Data to examine »
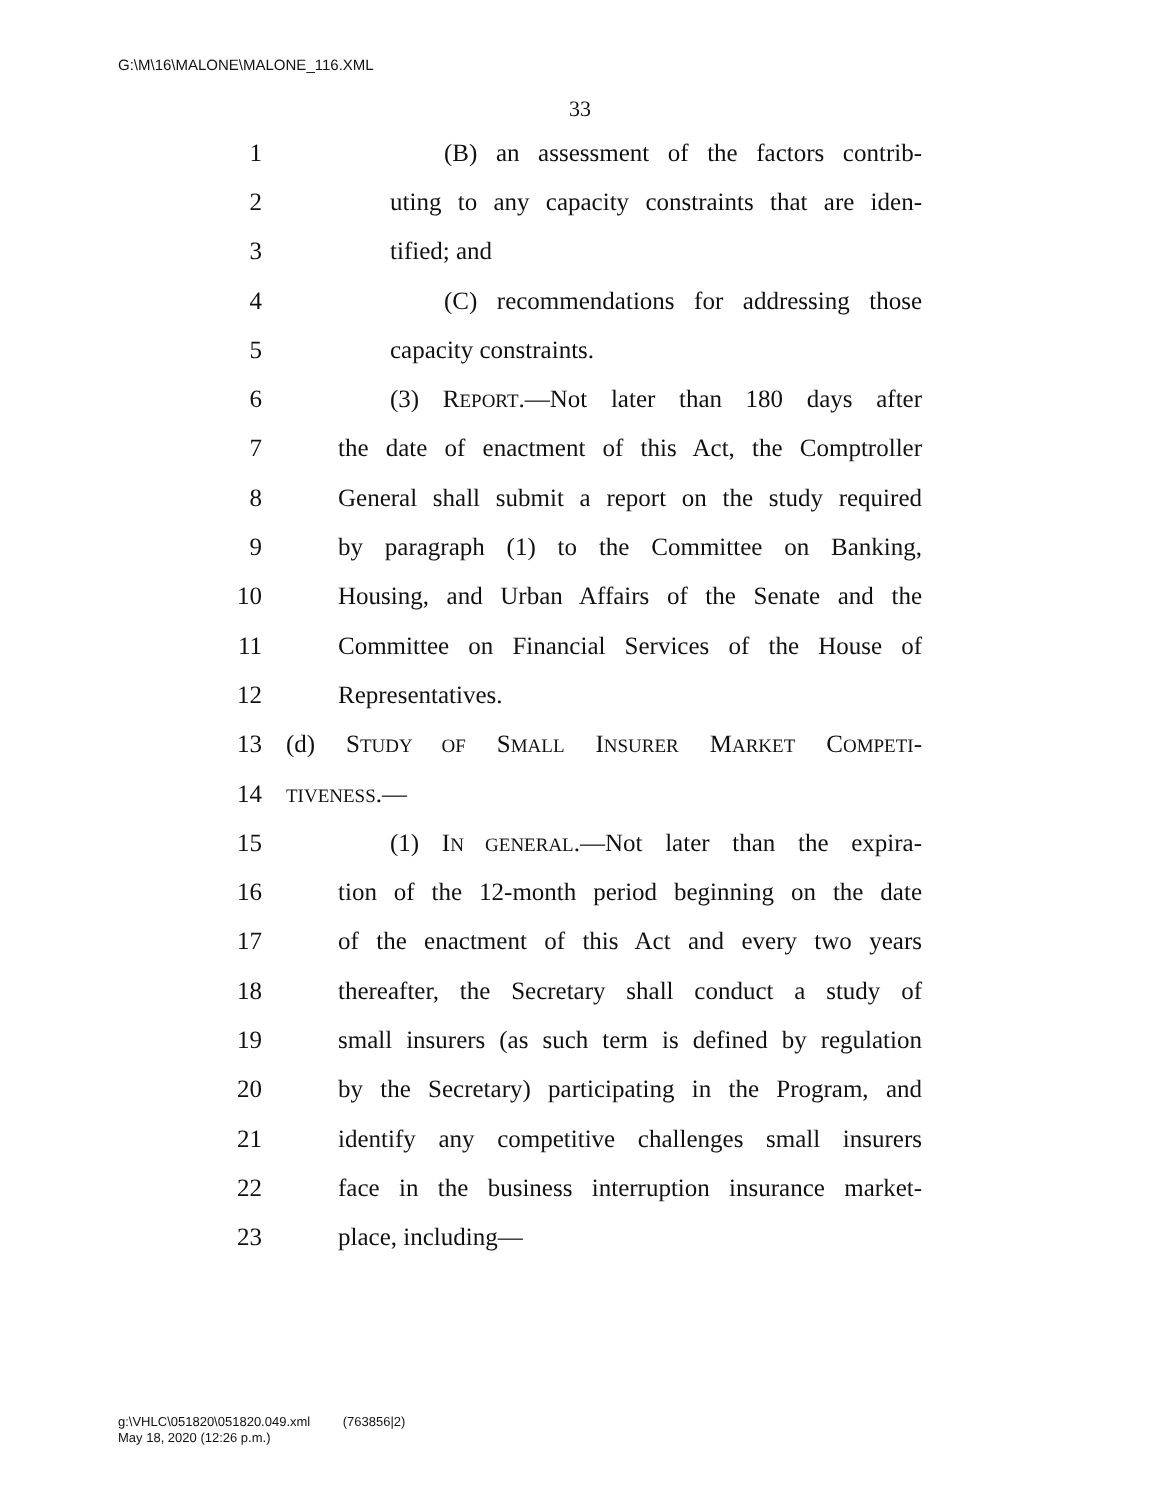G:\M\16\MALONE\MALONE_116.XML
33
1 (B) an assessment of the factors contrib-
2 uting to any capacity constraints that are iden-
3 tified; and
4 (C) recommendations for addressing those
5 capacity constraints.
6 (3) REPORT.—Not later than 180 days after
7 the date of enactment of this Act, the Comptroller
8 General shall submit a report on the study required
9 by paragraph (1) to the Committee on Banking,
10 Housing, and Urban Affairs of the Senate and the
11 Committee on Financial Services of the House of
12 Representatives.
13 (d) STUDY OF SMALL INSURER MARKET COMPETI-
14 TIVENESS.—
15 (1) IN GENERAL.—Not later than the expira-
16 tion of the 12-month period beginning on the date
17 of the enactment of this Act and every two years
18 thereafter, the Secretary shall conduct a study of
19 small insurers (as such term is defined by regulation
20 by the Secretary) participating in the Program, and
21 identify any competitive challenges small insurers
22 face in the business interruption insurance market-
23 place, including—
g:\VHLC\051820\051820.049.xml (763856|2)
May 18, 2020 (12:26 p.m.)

Aim of the task »
Set down every record word for word and leave out the pictures.

Finished task »
G:\M\16\MALONE\MALONE_116.XML
33
1 (B) an assessment of the factors contrib-
2 uting to any capacity constraints that are iden-
3 tified; and
4 (C) recommendations for addressing those
5 capacity constraints.
6 (3) REPORT.—Not later than 180 days after
7 the date of enactment of this Act, the Comptroller
8 General shall submit a report on the study required
9 by paragraph (1) to the Committee on Banking,
10 Housing, and Urban Affairs of the Senate and the
11 Committee on Financial Services of the House of
12 Representatives.
13 (d) STUDY OF SMALL INSURER MARKET COMPETI-
14 TIVENESS.—
15 (1) IN GENERAL.—Not later than the expira-
16 tion of the 12-month period beginning on the date
17 of the enactment of this Act and every two years
18 thereafter, the Secretary shall conduct a study of
19 small insurers (as such term is defined by regulation
20 by the Secretary) participating in the Program, and
21 identify any competitive challenges small insurers
22 face in the business interruption insurance market-
23 place, including—
g:\VHLC\051820\051820.049.xml (763856|2)
May 18, 2020 (12:26 p.m.)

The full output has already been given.